Source records:
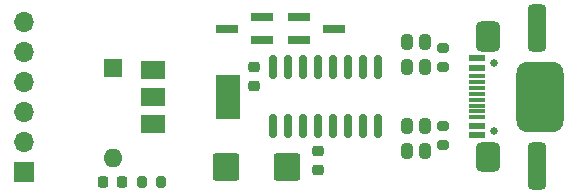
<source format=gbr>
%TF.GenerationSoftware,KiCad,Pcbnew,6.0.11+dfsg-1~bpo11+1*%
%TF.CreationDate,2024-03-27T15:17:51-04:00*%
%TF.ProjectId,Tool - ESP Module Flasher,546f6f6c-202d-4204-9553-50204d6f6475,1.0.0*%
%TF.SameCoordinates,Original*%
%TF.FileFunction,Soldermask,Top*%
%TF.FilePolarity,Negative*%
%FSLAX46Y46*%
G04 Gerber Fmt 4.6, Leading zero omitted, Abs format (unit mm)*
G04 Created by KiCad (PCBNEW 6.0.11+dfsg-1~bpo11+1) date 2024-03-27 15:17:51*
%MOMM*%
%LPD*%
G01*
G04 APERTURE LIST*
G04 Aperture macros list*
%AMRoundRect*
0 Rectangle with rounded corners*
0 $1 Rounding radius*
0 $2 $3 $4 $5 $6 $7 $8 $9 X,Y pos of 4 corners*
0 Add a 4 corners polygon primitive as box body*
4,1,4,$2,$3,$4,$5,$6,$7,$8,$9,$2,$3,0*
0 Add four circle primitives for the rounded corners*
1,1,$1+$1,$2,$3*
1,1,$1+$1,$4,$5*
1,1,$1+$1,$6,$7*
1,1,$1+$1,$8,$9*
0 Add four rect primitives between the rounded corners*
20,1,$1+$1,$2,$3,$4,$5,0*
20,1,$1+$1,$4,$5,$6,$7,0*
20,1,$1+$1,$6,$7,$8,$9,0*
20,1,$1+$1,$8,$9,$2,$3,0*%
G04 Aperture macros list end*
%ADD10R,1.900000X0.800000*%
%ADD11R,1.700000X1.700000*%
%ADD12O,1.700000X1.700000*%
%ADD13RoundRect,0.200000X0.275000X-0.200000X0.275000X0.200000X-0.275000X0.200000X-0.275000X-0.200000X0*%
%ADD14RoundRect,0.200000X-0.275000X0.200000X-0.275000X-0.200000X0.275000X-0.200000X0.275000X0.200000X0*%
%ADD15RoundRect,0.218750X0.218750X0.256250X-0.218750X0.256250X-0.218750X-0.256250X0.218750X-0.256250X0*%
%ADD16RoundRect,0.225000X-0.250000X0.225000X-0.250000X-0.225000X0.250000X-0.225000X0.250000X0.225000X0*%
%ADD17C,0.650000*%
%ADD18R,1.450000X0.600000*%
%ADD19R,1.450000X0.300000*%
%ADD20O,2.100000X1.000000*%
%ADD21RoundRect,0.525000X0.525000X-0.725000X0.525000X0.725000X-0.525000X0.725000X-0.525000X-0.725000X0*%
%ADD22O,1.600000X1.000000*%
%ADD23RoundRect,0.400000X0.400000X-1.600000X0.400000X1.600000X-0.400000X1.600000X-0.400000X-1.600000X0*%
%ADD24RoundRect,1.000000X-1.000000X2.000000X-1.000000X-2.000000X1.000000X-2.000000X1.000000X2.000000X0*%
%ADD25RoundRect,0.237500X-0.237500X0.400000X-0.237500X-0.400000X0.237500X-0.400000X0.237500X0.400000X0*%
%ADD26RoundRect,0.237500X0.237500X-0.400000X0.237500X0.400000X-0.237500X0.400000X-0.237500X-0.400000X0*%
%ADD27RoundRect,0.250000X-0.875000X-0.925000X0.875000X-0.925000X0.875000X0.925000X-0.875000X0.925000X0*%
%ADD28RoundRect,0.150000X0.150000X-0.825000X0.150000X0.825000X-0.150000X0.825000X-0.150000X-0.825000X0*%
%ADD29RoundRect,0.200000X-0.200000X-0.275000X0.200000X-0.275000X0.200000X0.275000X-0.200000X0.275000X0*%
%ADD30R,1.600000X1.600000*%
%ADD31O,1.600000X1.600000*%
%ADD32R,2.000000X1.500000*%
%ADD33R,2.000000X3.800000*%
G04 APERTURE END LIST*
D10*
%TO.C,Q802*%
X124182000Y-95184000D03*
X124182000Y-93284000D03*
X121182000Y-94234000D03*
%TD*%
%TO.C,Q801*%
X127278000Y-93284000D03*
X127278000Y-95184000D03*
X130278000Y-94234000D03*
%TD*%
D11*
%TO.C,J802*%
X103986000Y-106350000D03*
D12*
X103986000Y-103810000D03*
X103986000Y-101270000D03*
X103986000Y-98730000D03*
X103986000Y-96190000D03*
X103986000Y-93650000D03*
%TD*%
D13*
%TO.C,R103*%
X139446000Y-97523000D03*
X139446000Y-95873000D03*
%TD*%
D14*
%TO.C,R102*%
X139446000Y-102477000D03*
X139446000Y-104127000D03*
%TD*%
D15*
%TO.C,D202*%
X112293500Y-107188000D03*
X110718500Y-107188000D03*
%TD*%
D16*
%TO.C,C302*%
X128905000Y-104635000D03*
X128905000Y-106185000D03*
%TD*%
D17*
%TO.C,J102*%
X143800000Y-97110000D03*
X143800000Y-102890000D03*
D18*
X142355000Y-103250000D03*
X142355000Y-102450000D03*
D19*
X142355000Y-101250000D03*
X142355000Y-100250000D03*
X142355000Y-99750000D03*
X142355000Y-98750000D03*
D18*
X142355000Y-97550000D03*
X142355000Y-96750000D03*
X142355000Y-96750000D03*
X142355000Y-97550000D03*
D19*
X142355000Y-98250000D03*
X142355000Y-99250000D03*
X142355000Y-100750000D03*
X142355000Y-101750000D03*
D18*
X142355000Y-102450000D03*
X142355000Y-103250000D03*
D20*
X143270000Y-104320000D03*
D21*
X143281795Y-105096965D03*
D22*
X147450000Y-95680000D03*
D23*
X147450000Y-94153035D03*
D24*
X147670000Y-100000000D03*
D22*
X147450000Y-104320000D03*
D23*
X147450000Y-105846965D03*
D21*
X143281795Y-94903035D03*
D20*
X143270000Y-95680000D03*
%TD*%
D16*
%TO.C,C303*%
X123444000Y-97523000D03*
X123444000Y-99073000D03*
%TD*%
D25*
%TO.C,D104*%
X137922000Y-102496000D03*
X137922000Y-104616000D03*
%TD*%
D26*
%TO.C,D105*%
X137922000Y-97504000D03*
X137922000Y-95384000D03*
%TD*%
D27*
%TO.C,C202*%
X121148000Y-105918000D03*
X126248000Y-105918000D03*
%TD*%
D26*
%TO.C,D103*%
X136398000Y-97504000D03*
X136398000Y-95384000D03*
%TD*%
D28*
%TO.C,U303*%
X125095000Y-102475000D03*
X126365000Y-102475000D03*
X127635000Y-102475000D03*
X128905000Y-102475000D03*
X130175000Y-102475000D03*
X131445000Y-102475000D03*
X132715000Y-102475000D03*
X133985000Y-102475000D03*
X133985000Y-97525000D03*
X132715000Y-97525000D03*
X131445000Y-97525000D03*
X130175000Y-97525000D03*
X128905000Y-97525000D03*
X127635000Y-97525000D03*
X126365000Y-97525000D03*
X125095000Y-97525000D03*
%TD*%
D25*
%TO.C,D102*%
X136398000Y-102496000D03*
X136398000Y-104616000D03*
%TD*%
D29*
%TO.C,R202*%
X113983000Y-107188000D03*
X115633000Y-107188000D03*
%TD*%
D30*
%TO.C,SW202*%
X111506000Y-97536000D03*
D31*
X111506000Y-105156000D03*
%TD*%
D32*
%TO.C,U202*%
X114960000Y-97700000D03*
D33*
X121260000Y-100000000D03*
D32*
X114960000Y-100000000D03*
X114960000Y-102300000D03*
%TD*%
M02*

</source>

▶ Task: Repeat the entries faithfully. Any picture gets left out.

▶ Result:
<source format=gbr>
%TF.GenerationSoftware,KiCad,Pcbnew,6.0.11+dfsg-1~bpo11+1*%
%TF.CreationDate,2024-03-27T15:17:51-04:00*%
%TF.ProjectId,Tool - ESP Module Flasher,546f6f6c-202d-4204-9553-50204d6f6475,1.0.0*%
%TF.SameCoordinates,Original*%
%TF.FileFunction,Soldermask,Top*%
%TF.FilePolarity,Negative*%
%FSLAX46Y46*%
G04 Gerber Fmt 4.6, Leading zero omitted, Abs format (unit mm)*
G04 Created by KiCad (PCBNEW 6.0.11+dfsg-1~bpo11+1) date 2024-03-27 15:17:51*
%MOMM*%
%LPD*%
G01*
G04 APERTURE LIST*
G04 Aperture macros list*
%AMRoundRect*
0 Rectangle with rounded corners*
0 $1 Rounding radius*
0 $2 $3 $4 $5 $6 $7 $8 $9 X,Y pos of 4 corners*
0 Add a 4 corners polygon primitive as box body*
4,1,4,$2,$3,$4,$5,$6,$7,$8,$9,$2,$3,0*
0 Add four circle primitives for the rounded corners*
1,1,$1+$1,$2,$3*
1,1,$1+$1,$4,$5*
1,1,$1+$1,$6,$7*
1,1,$1+$1,$8,$9*
0 Add four rect primitives between the rounded corners*
20,1,$1+$1,$2,$3,$4,$5,0*
20,1,$1+$1,$4,$5,$6,$7,0*
20,1,$1+$1,$6,$7,$8,$9,0*
20,1,$1+$1,$8,$9,$2,$3,0*%
G04 Aperture macros list end*
%ADD10R,1.900000X0.800000*%
%ADD11R,1.700000X1.700000*%
%ADD12O,1.700000X1.700000*%
%ADD13RoundRect,0.200000X0.275000X-0.200000X0.275000X0.200000X-0.275000X0.200000X-0.275000X-0.200000X0*%
%ADD14RoundRect,0.200000X-0.275000X0.200000X-0.275000X-0.200000X0.275000X-0.200000X0.275000X0.200000X0*%
%ADD15RoundRect,0.218750X0.218750X0.256250X-0.218750X0.256250X-0.218750X-0.256250X0.218750X-0.256250X0*%
%ADD16RoundRect,0.225000X-0.250000X0.225000X-0.250000X-0.225000X0.250000X-0.225000X0.250000X0.225000X0*%
%ADD17C,0.650000*%
%ADD18R,1.450000X0.600000*%
%ADD19R,1.450000X0.300000*%
%ADD20O,2.100000X1.000000*%
%ADD21RoundRect,0.525000X0.525000X-0.725000X0.525000X0.725000X-0.525000X0.725000X-0.525000X-0.725000X0*%
%ADD22O,1.600000X1.000000*%
%ADD23RoundRect,0.400000X0.400000X-1.600000X0.400000X1.600000X-0.400000X1.600000X-0.400000X-1.600000X0*%
%ADD24RoundRect,1.000000X-1.000000X2.000000X-1.000000X-2.000000X1.000000X-2.000000X1.000000X2.000000X0*%
%ADD25RoundRect,0.237500X-0.237500X0.400000X-0.237500X-0.400000X0.237500X-0.400000X0.237500X0.400000X0*%
%ADD26RoundRect,0.237500X0.237500X-0.400000X0.237500X0.400000X-0.237500X0.400000X-0.237500X-0.400000X0*%
%ADD27RoundRect,0.250000X-0.875000X-0.925000X0.875000X-0.925000X0.875000X0.925000X-0.875000X0.925000X0*%
%ADD28RoundRect,0.150000X0.150000X-0.825000X0.150000X0.825000X-0.150000X0.825000X-0.150000X-0.825000X0*%
%ADD29RoundRect,0.200000X-0.200000X-0.275000X0.200000X-0.275000X0.200000X0.275000X-0.200000X0.275000X0*%
%ADD30R,1.600000X1.600000*%
%ADD31O,1.600000X1.600000*%
%ADD32R,2.000000X1.500000*%
%ADD33R,2.000000X3.800000*%
G04 APERTURE END LIST*
D10*
%TO.C,Q802*%
X124182000Y-95184000D03*
X124182000Y-93284000D03*
X121182000Y-94234000D03*
%TD*%
%TO.C,Q801*%
X127278000Y-93284000D03*
X127278000Y-95184000D03*
X130278000Y-94234000D03*
%TD*%
D11*
%TO.C,J802*%
X103986000Y-106350000D03*
D12*
X103986000Y-103810000D03*
X103986000Y-101270000D03*
X103986000Y-98730000D03*
X103986000Y-96190000D03*
X103986000Y-93650000D03*
%TD*%
D13*
%TO.C,R103*%
X139446000Y-97523000D03*
X139446000Y-95873000D03*
%TD*%
D14*
%TO.C,R102*%
X139446000Y-102477000D03*
X139446000Y-104127000D03*
%TD*%
D15*
%TO.C,D202*%
X112293500Y-107188000D03*
X110718500Y-107188000D03*
%TD*%
D16*
%TO.C,C302*%
X128905000Y-104635000D03*
X128905000Y-106185000D03*
%TD*%
D17*
%TO.C,J102*%
X143800000Y-97110000D03*
X143800000Y-102890000D03*
D18*
X142355000Y-103250000D03*
X142355000Y-102450000D03*
D19*
X142355000Y-101250000D03*
X142355000Y-100250000D03*
X142355000Y-99750000D03*
X142355000Y-98750000D03*
D18*
X142355000Y-97550000D03*
X142355000Y-96750000D03*
X142355000Y-96750000D03*
X142355000Y-97550000D03*
D19*
X142355000Y-98250000D03*
X142355000Y-99250000D03*
X142355000Y-100750000D03*
X142355000Y-101750000D03*
D18*
X142355000Y-102450000D03*
X142355000Y-103250000D03*
D20*
X143270000Y-104320000D03*
D21*
X143281795Y-105096965D03*
D22*
X147450000Y-95680000D03*
D23*
X147450000Y-94153035D03*
D24*
X147670000Y-100000000D03*
D22*
X147450000Y-104320000D03*
D23*
X147450000Y-105846965D03*
D21*
X143281795Y-94903035D03*
D20*
X143270000Y-95680000D03*
%TD*%
D16*
%TO.C,C303*%
X123444000Y-97523000D03*
X123444000Y-99073000D03*
%TD*%
D25*
%TO.C,D104*%
X137922000Y-102496000D03*
X137922000Y-104616000D03*
%TD*%
D26*
%TO.C,D105*%
X137922000Y-97504000D03*
X137922000Y-95384000D03*
%TD*%
D27*
%TO.C,C202*%
X121148000Y-105918000D03*
X126248000Y-105918000D03*
%TD*%
D26*
%TO.C,D103*%
X136398000Y-97504000D03*
X136398000Y-95384000D03*
%TD*%
D28*
%TO.C,U303*%
X125095000Y-102475000D03*
X126365000Y-102475000D03*
X127635000Y-102475000D03*
X128905000Y-102475000D03*
X130175000Y-102475000D03*
X131445000Y-102475000D03*
X132715000Y-102475000D03*
X133985000Y-102475000D03*
X133985000Y-97525000D03*
X132715000Y-97525000D03*
X131445000Y-97525000D03*
X130175000Y-97525000D03*
X128905000Y-97525000D03*
X127635000Y-97525000D03*
X126365000Y-97525000D03*
X125095000Y-97525000D03*
%TD*%
D25*
%TO.C,D102*%
X136398000Y-102496000D03*
X136398000Y-104616000D03*
%TD*%
D29*
%TO.C,R202*%
X113983000Y-107188000D03*
X115633000Y-107188000D03*
%TD*%
D30*
%TO.C,SW202*%
X111506000Y-97536000D03*
D31*
X111506000Y-105156000D03*
%TD*%
D32*
%TO.C,U202*%
X114960000Y-97700000D03*
D33*
X121260000Y-100000000D03*
D32*
X114960000Y-100000000D03*
X114960000Y-102300000D03*
%TD*%
M02*

</source>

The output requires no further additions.